Tahun ini, Adaro menargetkan transaksi yang bisa dikonversi ke rupiah sebanyak US$ 1,7 miliar atau setara dengan Rp 25 triliun.
“Semoga impact-nya bisa kasih sesuatu yang positif buat negara. Jadi dengan ini kita sama-sama pembayaran transaksi yang tadinya pakai dolar AS, kita sekarang bayar pakai rupiah,” ujar Boy di Jakarta, Rabu (3/10/2018).
Dalam satu tahun Adaro biasanya melakukan transaksi dolar AS hampir US$ 2 miliar . Namun, kata Boy, karena kesepakatan dengan mitra kerja untuk melakukan transaksi melalui rupiah maka Boy mengubah pola transaksi.
“Setahun total transaksi yang pakai dolar sekitar US$ 1,9-2 miliar. Ini transaksi sama tiga komponen. Satu, komponen pajak dan royalti, lalu komponen besar fuel, lalu kontraktor mine kita. yang sisanya kecil kecil sih,” ujar Boy.

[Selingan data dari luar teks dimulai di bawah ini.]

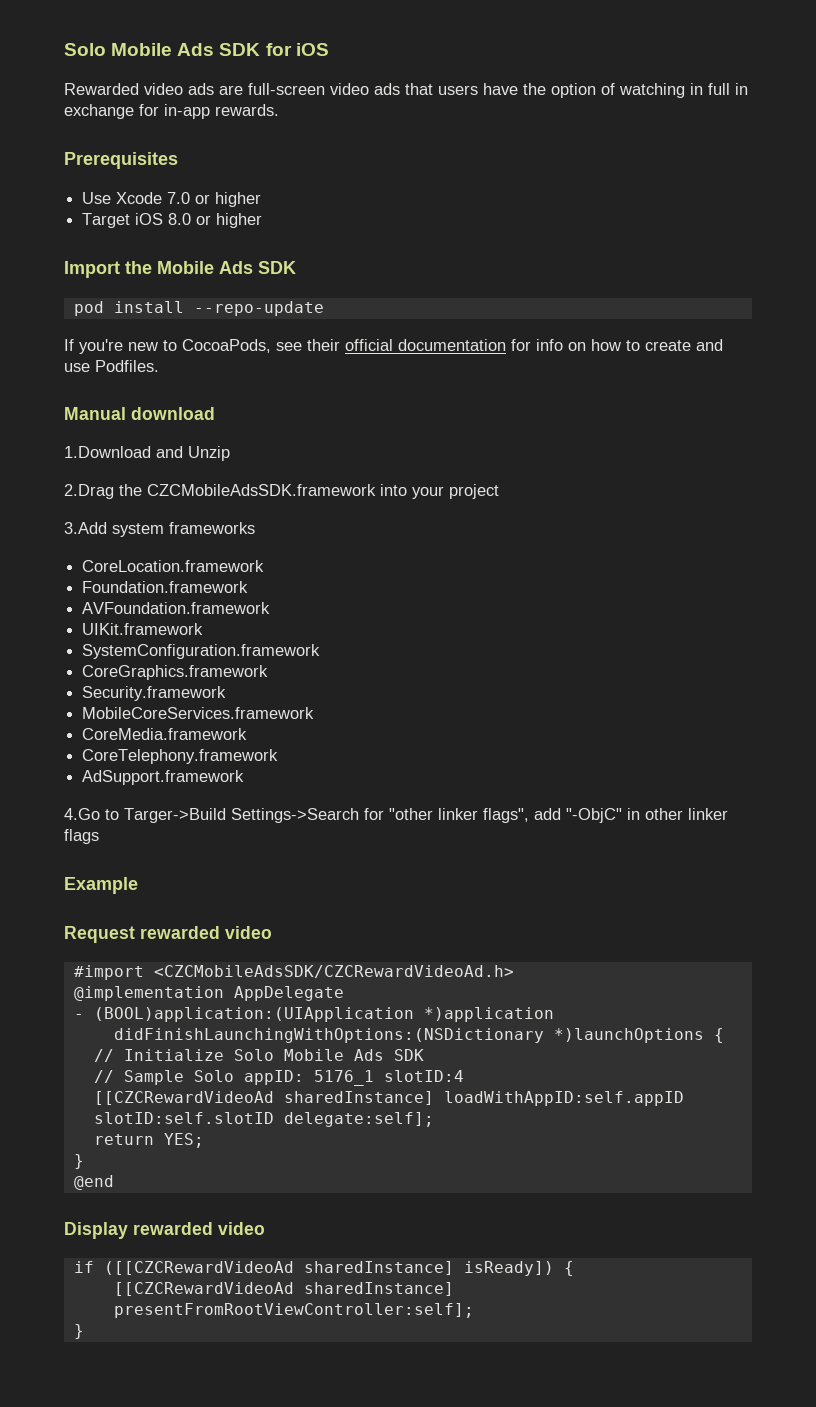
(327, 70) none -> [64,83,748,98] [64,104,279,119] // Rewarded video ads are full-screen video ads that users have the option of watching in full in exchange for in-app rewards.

Boy merinci, transaksi dalam satu tahun transaksi Adaro terdiri dari pembayaran royalti sebesar US$ 600-700 juta per tahun. Sedangkan transaksi ke Pertamina untuk membayar bahan bakar sekitar US$ 400-500 juta per tahun. Ketiga, transaksi ke kontraktor pengerukan batubara sekitar US$ 600- 700 juta per tahun.